DETROIT (CN) – Michigan Democrats seek to reclaim the electoral grip they held on the state for decades until President Donald Trump won it by less than 11,000 votes in 2016, the narrowest margin of victory in the state’s presidential election history and first by a Republican since 1988.
Primary voters on Tuesday will decide between Vermont Senator Bernie Sanders and former Vice President Joe Biden as they choose the Democratic candidate they think has the best chance to unseat the incumbent president in November.
The Super Tuesday primaries last week caused several candidates to drop out with no path to victory. Sanders’ showing was underwhelming with wins in only four of 14 states but it was not a death blow, considering Michigan is the first primary in an industrial state with a significant union presence and carries 125 delegates.
Other states holding primaries Tuesday are Idaho, Mississippi, Missouri, North Dakota and Washington. Biden is forecasted to win in Missouri, where 68 pledged delegates are awarded – 24 are given based on the statewide vote, and 44 based on the vote in its congressional districts.

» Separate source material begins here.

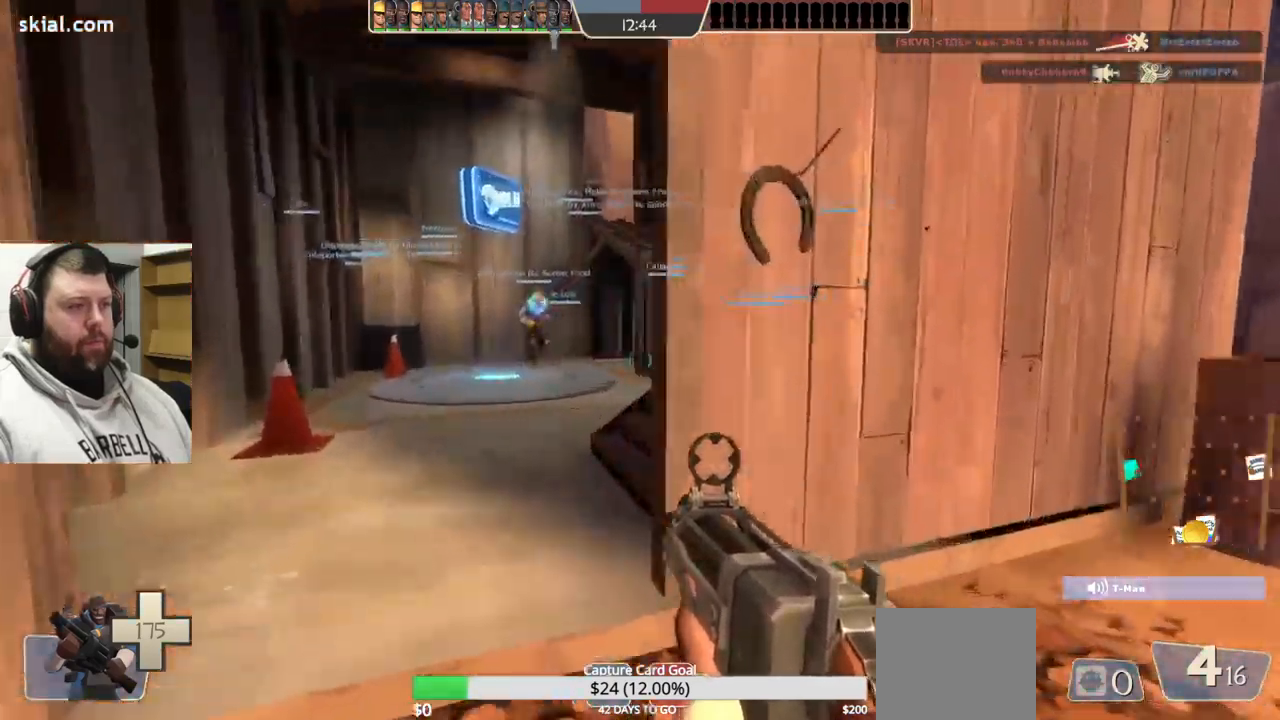
{"buttons": [], "left_stick": "up-right", "right_stick": "center", "events": [[383, "left_stick", "up-right"]]}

Mississippi awards 36 delegates, 13 based on the statewide vote and 23 for votes in congressional districts. Biden is polling well there and in North Dakota, where 14 delegates are at play based on a statewide vote.
Washington awards 89 pledged delegates – 31 for the statewide vote and 58 from its congressional districts – while Idaho awards 20 delegates, seven for the statewide vote and 13 from congressional districts. Recent polling suggests Sanders can win those two states.

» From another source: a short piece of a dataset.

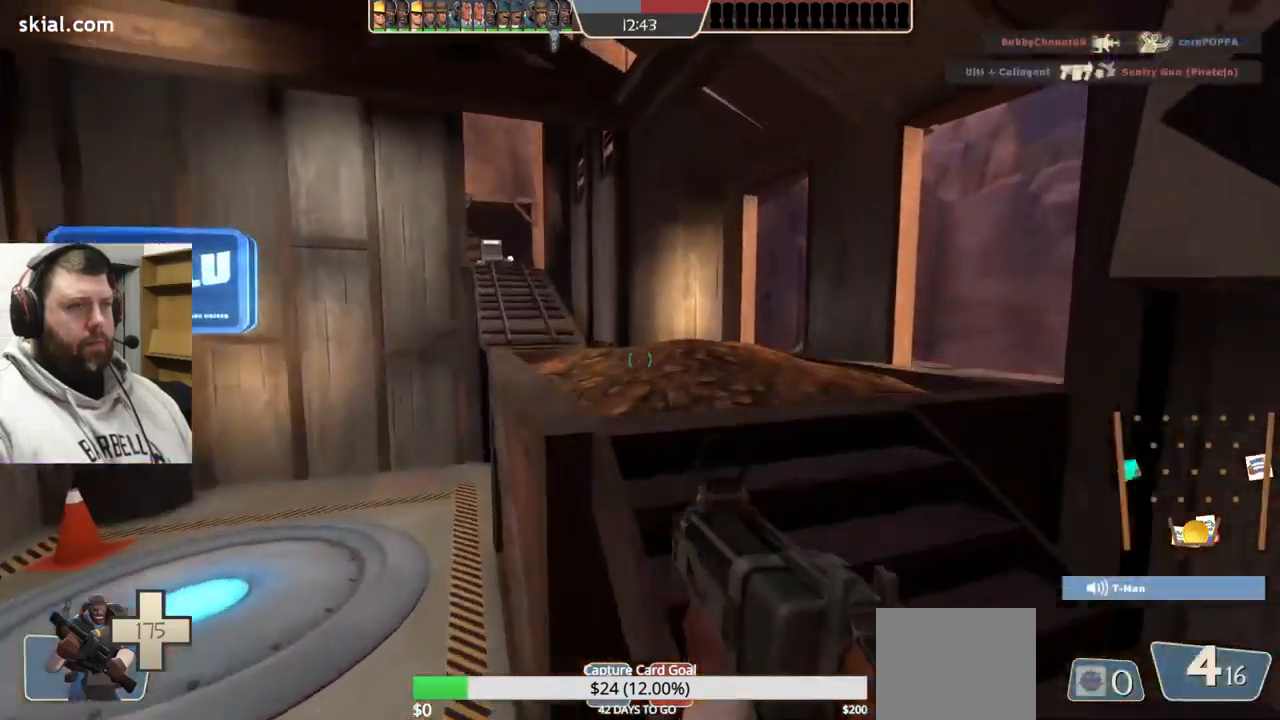
{"buttons": [], "left_stick": "up", "right_stick": "center", "events": [[100, "right_stick", "left"], [217, "right_stick", "center"], [400, "SQUARE", "down"], [450, "SQUARE", "up"]]}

Biden leads the race so far with 670 total delegates while Sanders trails with 574, according to an Associated Press tracker. A candidate needs to secure 1,991 delegates to win the Democratic presidential nomination.
Former New York City Mayor Mike Bloomberg, one of the post-Super Tuesday dropouts, has pledged to throw his support behind Biden. Massachusetts Senator Elizabeth Warren, who exited the race last Thursday, has yet to make an endorsement.
Congresswoman Rashida Tlaib, D-Mich., fired up supporters at a Sanders rally in Detroit with an emotional speech last Friday. Detroit City Council President Pro Tempore Mary Sheffield also pledged her support for Sanders and a grassroots organization called Detroit Action that seeks to contact 40,000 minority voters before the primary and 275,000 before the November election.
Former presidential candidate Jesse Jackson, whom Sanders endorsed during his 1988 run, returned the favor and endorsed Sanders over the weekend.
“The Biden campaign has not reached out to me or asked for my support,” Jackson said at a rally in Grand Rapids on Sunday. “The Sanders campaign has, and they responded to the issues I raised.”
John Mogk, law professor at Wayne State University in Detroit, thinks Biden will be able to pull off a big win in the Michigan primary.
“I think it’s his to lose at this point,” he said.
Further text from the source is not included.